DrVeryEvil wrote:
I am still curious why the bit instruction is needed after .Y is loaded with 9. There is no need to waste 3 cycles at that point, is there?
The answer lies in the bit of code you left out, namely before the sync loop you posted:
At first, the start of a certain line is waited for in the way tokra already described: wait for (double-)line X-2, then wait for (double-)line X.
The raster register changes at one certain point during horizontal retrace. As long as the waited-for value doesn't appear, the wait loop has a jitter of 7 cycles: 4 because of the CMP instruction, 3 because of the branch when it is executed. The CMP instruction reads the register in its fourth cycle and compares it directly; on success the not executed branch needs 2 cycles. Now, depending on
all of the preceding code ...
... you may be 'lucky', and just are spot on the transition (in 'cycle' 0), then BNE executes for cycles 1 and 2, and the instruction after BNE starts execution in cycle 3.
... or you have 'bad luck', and CMP just sees the value of the preceding (double-)line for the last time it's there (i.e., in 'cycle' -1) - then the loop executes BNE once in cycles 0, 1 and 2; another CMP (which succeeds) in cycles 3, 4, 5 and 6; and finally the non-executed BNE in cycles 7 and 8. Thus, the instruction after BNE starts in cycle 9.
Thats means, with the possible positions 3, 4, 5, 6, 7, 8 and 9 there are 7 different positions, where the simple wait loop can come out, and for this reason, this still isn't stable.
Now, the sync loop works by wasting 129 cycles per double-line (for NTSC), when CMP $9004 returns the value of the next double-line, and wasting 130 cycles per double-line when both LDX and CMP instructions return the same value.
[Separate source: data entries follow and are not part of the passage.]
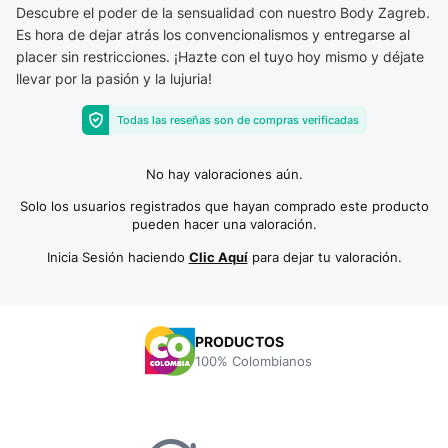
Descubre el poder de la sensualidad con nuestro Body Zagreb.
Es hora de dejar atrás los convencionalismos y entregarse al
placer sin restricciones. ¡Hazte con el tuyo hoy mismo y déjate
llevar por la pasión y la lujuria!
Todas las reseñas son de compras verificadas
No hay valoraciones aún.
Solo los usuarios registrados que hayan comprado este producto
pueden hacer una valoración.
Inicia Sesión haciendo
Clic Aquí
para dejar tu valoración.
PRODUCTOS
100% Colombianos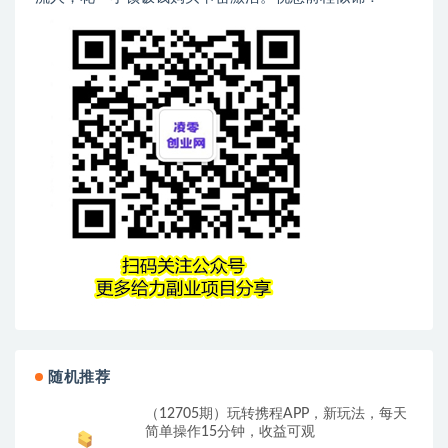
随机推荐
（12705期）玩转携程APP，新玩法，每天
简单操作15分钟，收益可观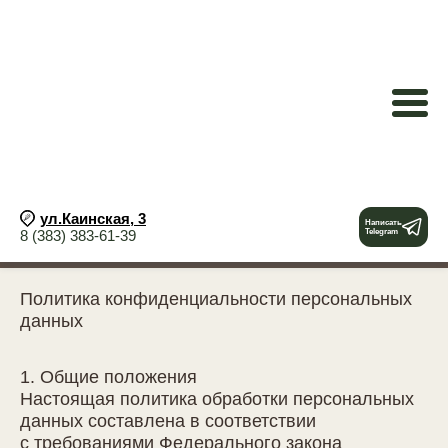
ПОЛИТИКА
КОНФИДЕНЦИАЛЬНОСТИ
ул.Каинская, 3
Написать
8 (383) 383-61-39
Telegram
ГЛАВНАЯ
ПОЛИТИКА КОНФИДЕНЦИАЛЬНОСТИ
Политика конфиденциальности персональных
данных
1. Общие положения
Настоящая политика обработки персональных
данных составлена в соответствии
с требованиями Федерального закона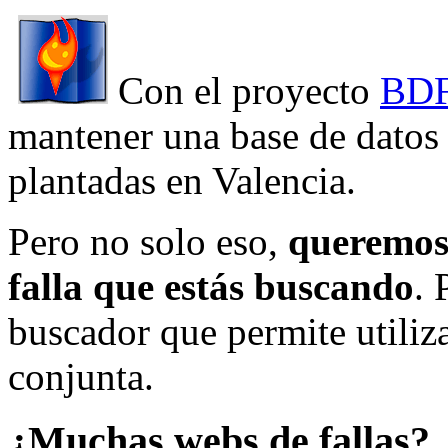
Con el proyecto
BDF
mantener una base de datos a
plantadas en Valencia.
Pero no solo eso,
queremos 
falla que estás buscando
. 
buscador que permite utiliza
conjunta.
¿Muchas webs de fallas?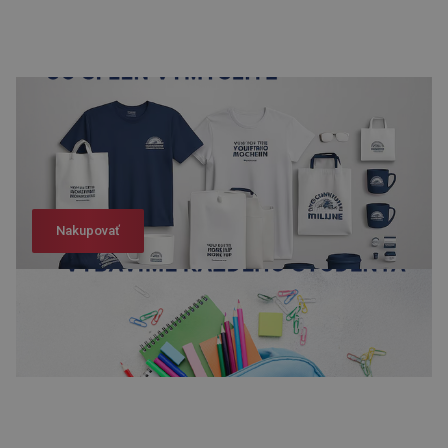
Nakupovať
Nakupovať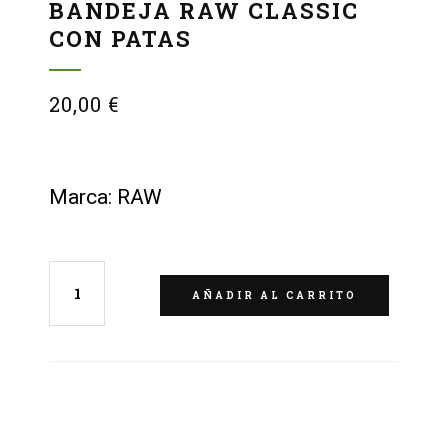
BANDEJA RAW CLASSIC
CON PATAS
20,00
€
Marca: RAW
AÑADIR AL CARRITO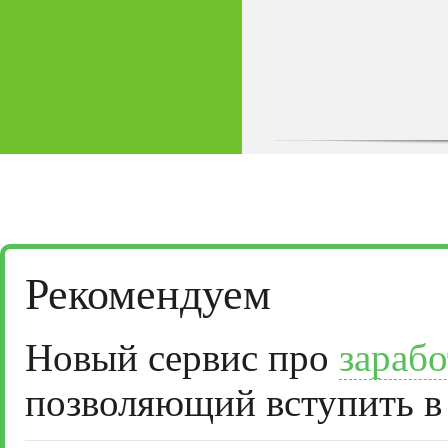
Рекомендуем
Новый сервис про
зарабо
позволяющий вступить в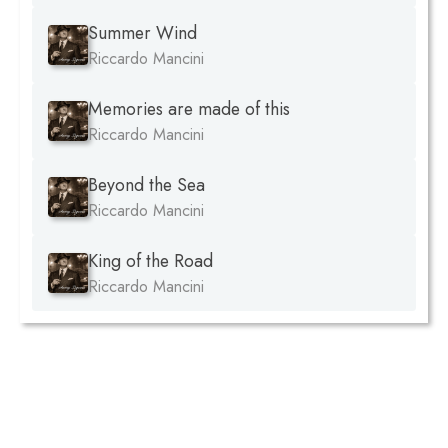
Summer Wind
Riccardo Mancini
Memories are made of this
Riccardo Mancini
Beyond the Sea
Riccardo Mancini
King of the Road
Riccardo Mancini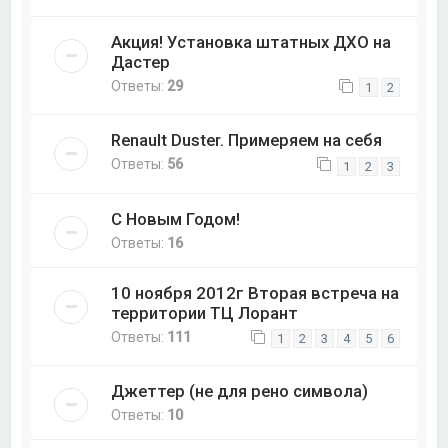
Акция! Установка штатных ДХО на
Дастер
Ответы:
29
1
2
Renault Duster. Примеряем на себя
Ответы:
56
1
2
3
С Новым Годом!
Ответы:
16
10 ноября 2012г Вторая встреча на
территории ТЦ Лорант
Ответы:
111
1
2
3
4
5
6
Джеттер (не для рено символа)
Ответы:
10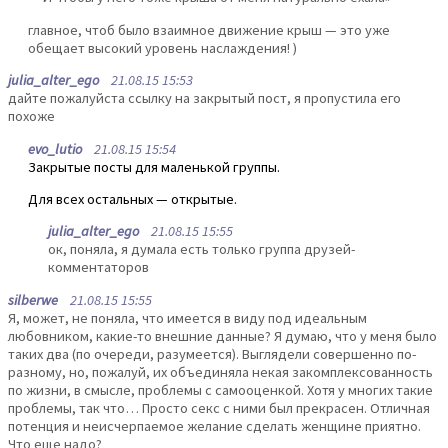
главное, чтоб было взаимное движение крыш — это уже
обещает высокий уровень наслаждения! )
julia_alter_ego
21.08.15 15:53
дайте пожалуйста ссылку на закрытый пост, я пропустила его
похоже
evo_lutio
21.08.15 15:54
Закрытые посты для маленькой группы.
Для всех остальных — открытые.
julia_alter_ego
21.08.15 15:55
ок, поняла, я думала есть только группа друзей-
комментаторов
silberwe
21.08.15 15:55
Я, может, не поняла, что имеется в виду под идеальным
любовником, какие-то внешние данные? Я думаю, что у меня было
таких два (по очереди, разумеется). Выглядели совершенно по-
разному, но, пожалуй, их объединяла некая закомплексованность
по жизни, в смысле, проблемы с самооценкой. Хотя у многих такие
проблемы, так что… Просто секс с ними был прекрасен. Отличная
потенция и неисчерпаемое желание сделать женщине приятно.
Что еще надо?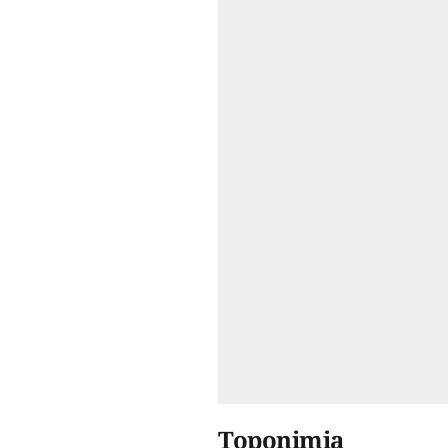
Toponimia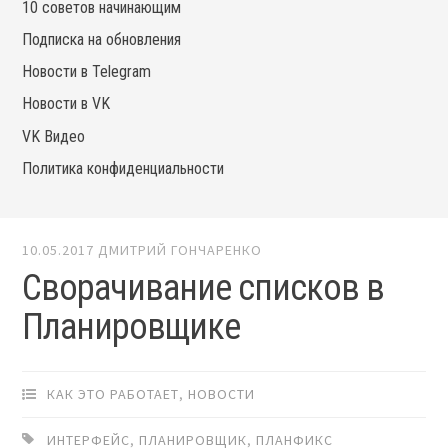
10 советов начинающим
Подписка на обновления
Новости в Telegram
Новости в VK
VK Видео
Политика конфиденциальности
10.05.2017
ДМИТРИЙ ГОНЧАРЕНКО
Сворачивание списков в
Планировщике
КАК ЭТО РАБОТАЕТ
,
НОВОСТИ
ИНТЕРФЕЙС
,
ПЛАНИРОВЩИК
,
ПЛАНФИКС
In the former case, the start of the loop clocks in one cycle earlier, and thus 'drifts' to the left. In the latter case, that iteration and all following ones are kept in lock with the raster beam.
The BIT instruction now makes sure this final sync loop doesn't already start too early with possibly matching LDX/CMP values! Ideally, the LDX load fetch and CMP compare fetch should be 129 cycles apart. But this isn't the case here, so the sync could report a false positive, when the LDX is little bit too far left. Rather
a little more time is wasted (but not too much), to ensure there can't be a false positive. Then, within 9 iterations, the sync loop locks in.
...
The technique described here is mainly used to define a exact position to start the timer.
The interrupt processing itself requires another compensation, as it is only started when the current instruction has finished, which will introduce another jitter of up to 7 cycles. The interrupt service routine has then to execute a variable delay to counteract that jitter and have the rest of the ISR execute (once again) in sync with the raster beam. The low-byte of the timer is read to derive that variable delay.
Please take a look at the following threads for examples:
VIC 20 in Black and White mode and
** New Frontiers in VIC-Hires-Graphics, Part 10. Actually, I use another technique for the initial sync, which uses a binary decision tree and syncs in faster, but needs more code.